A New AI Research from China Introduces a Multimodal LLM called Shikra that can Handle Inputs and Outputs of Spatial Coordinates in Natural Language

beijingwalker · Jul 8, 2023

A New AI Research from China Introduces a Multimodal LLM called Shikra that can Handle Inputs and Outputs of Spatial Coordinates in Natural Language

By Aneesh Tickoo

July 8, 2023

Multimodal Large Language Models (MLLMs) have significantly developed in recent months. They direct people’s attention to Large Language Models (LLMs), where people may discuss the input image. Although these models can understand visual content, they cannot communicate with users about the exact locations of the material. Both users and the models cannot provide specific positions for the stated material in a picture. In contrast, as illustrated in Figure 1, distinct areas or items in the scene are often addressed in daily human conversation, and individuals can talk and point to specific regions for effective information sharing.

RK5B-Nr1ThzN_8PtzvYEqCwTdEtKh4qugO8zlFqbIgtC8wAC4-PRsMVLJb1Ct1bdj7Pnoa7UjG4k5YqYsjV8-G4w3VxrWqeOLWtwMguz479Hh7TVwt9NcNqAg42p-TzXJn5bnvZEZvOkuvok9sstTnU

Figure 1: Referential Dialogue (RD) demonstration. Users can ask inquiries and point to certain regions. Shikra will then, if necessary, specify the regions while responding.

They call this kind of communication referential dialogue (RD). Many fascinating applications will result if an MLLM performs in this area. Users may indicate anything to communicate with the AI assistant, for example, while using Mixed Reality (XR) headsets like the Apple Vision Pro. When necessary, the AI assistant can show the immediate area in the field of vision. It also helps visual robots interact with people by understanding their unique reference points. Assisting consumers to learn more about objects of interest in a picture helps online buying. They develop MLLM in this study to lift the curtain on a referential conversation.

Researchers from SenseTime Research, SKLSDE, Beihang University, and Shanghai Jiao Tong University developed Shikra, a unified model that can handle inputs and outputs of spatial coordinates, which is what they created. Without using additional vocabularies or position encoders, all coordinates, both input, and output, are provided in natural language numerical form. An alignment layer, an LLM, and a vision encoder are all parts of the Shikra architecture. They make Shikra uniform and straightforward by not introducing pre-/post-detection modules or other plug-in models. They offer numerous user interactions that users may use to compare the variations between various areas, enquire about the meaning of the thumbnail, talk about certain items, etc on their website. Shikra can answer every question with justifications, both vocally and geographically.

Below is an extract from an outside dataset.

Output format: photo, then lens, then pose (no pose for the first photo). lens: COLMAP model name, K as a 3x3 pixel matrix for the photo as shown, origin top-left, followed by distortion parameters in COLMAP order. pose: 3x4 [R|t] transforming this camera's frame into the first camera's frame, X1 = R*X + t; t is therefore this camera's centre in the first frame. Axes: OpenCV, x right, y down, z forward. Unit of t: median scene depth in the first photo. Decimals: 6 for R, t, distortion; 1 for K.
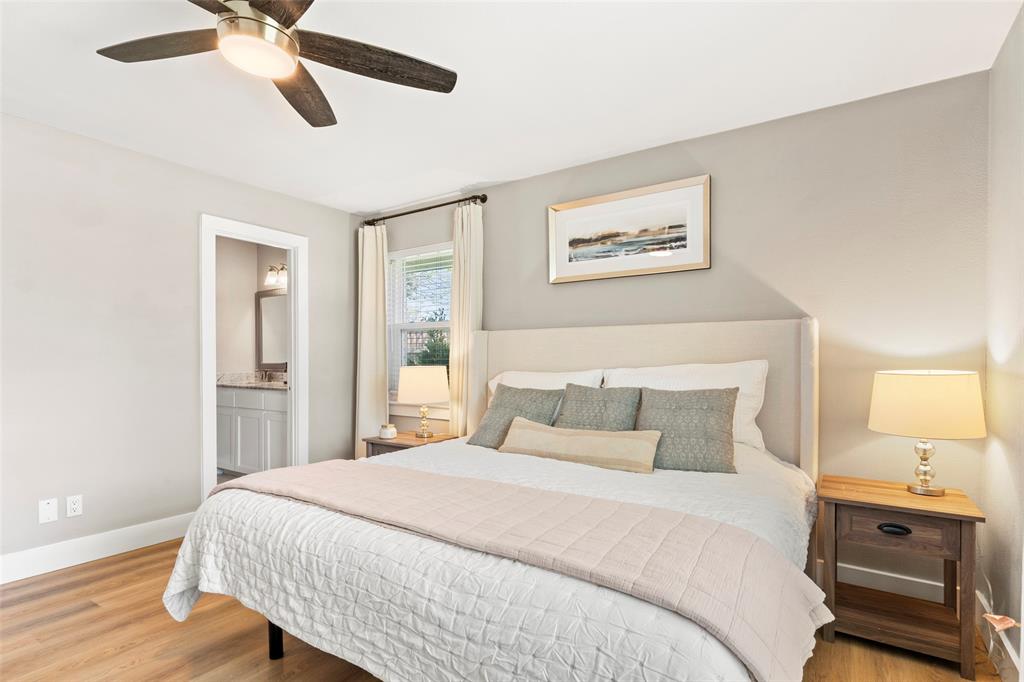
lens RADIAL K [[503.7, 0, 511.3], [0, 503.7, 365.5], [0, 0, 1]] dist [-0.000564, 0.000063]
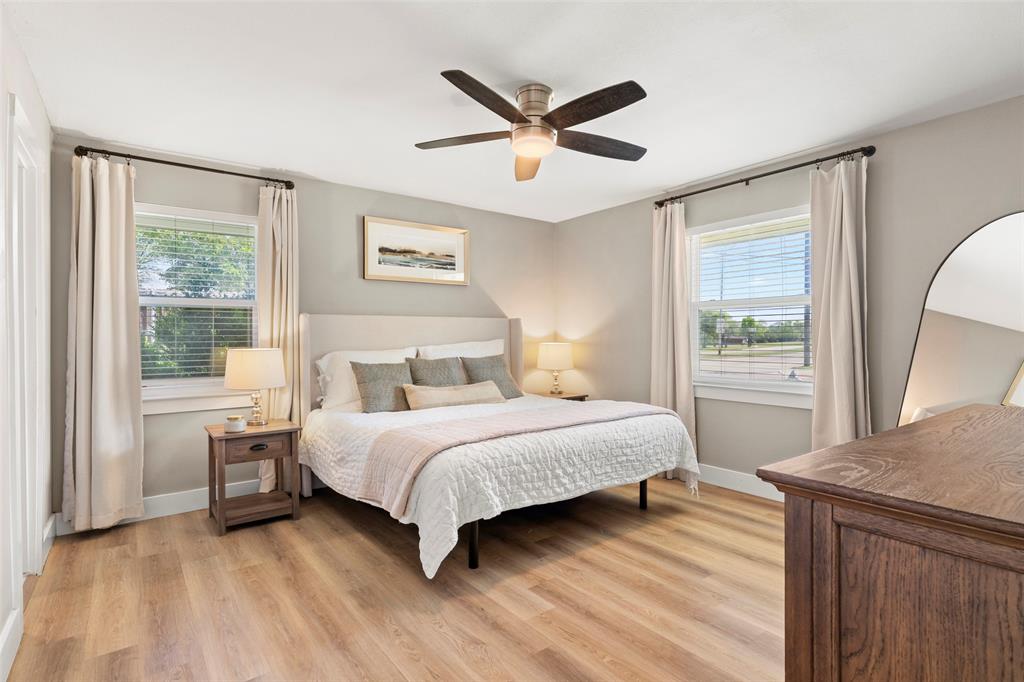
lens RADIAL K [[498.2, 0, 506.1], [0, 498.2, 339.0], [0, 0, 1]] dist [-0.000640, -0.001098]
pose [[0.326480, -0.008112, 0.945169, -1.039587], [0.019682, 0.999805, 0.001783, -0.011559], [-0.944999, 0.018020, 0.326576, 0.302242]]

The vision-language (VL) job of referential discourse supersets several others. Shikra, proficient in RD, can naturally do tasks like Visual Question Answering (VQA), picture captioning, and location-related tasks, like Referring Expression Comprehension (REC) and pointing, with promising results. Additionally, this essay discusses interesting issues like how to depict location in a picture. Are MLLMs from the past able to understand absolute positions? Can using geographical information in reasoning lead to more precise responses to questions? They hope these analytical experiments will stimulate more MLLMs research in the future.

The key contributions of this essay are as follows:
• This essay presents the activity of Referential Dialogue (RD), which is a crucial part of regular human communication and has many practical applications.
• Shikra, a generalist MLLM, is offered as the RD. Shikra is straightforward and unified without adding new vocabularies, pre-/post detection modules, or other plug-in models.
• Shikra easily manages hidden settings, resulting in various application situations. Without any fine-tuning, it also shows good results on common visual language tasks, including REC, PointQA, VQA, and image captioning. The code is available on GitHub.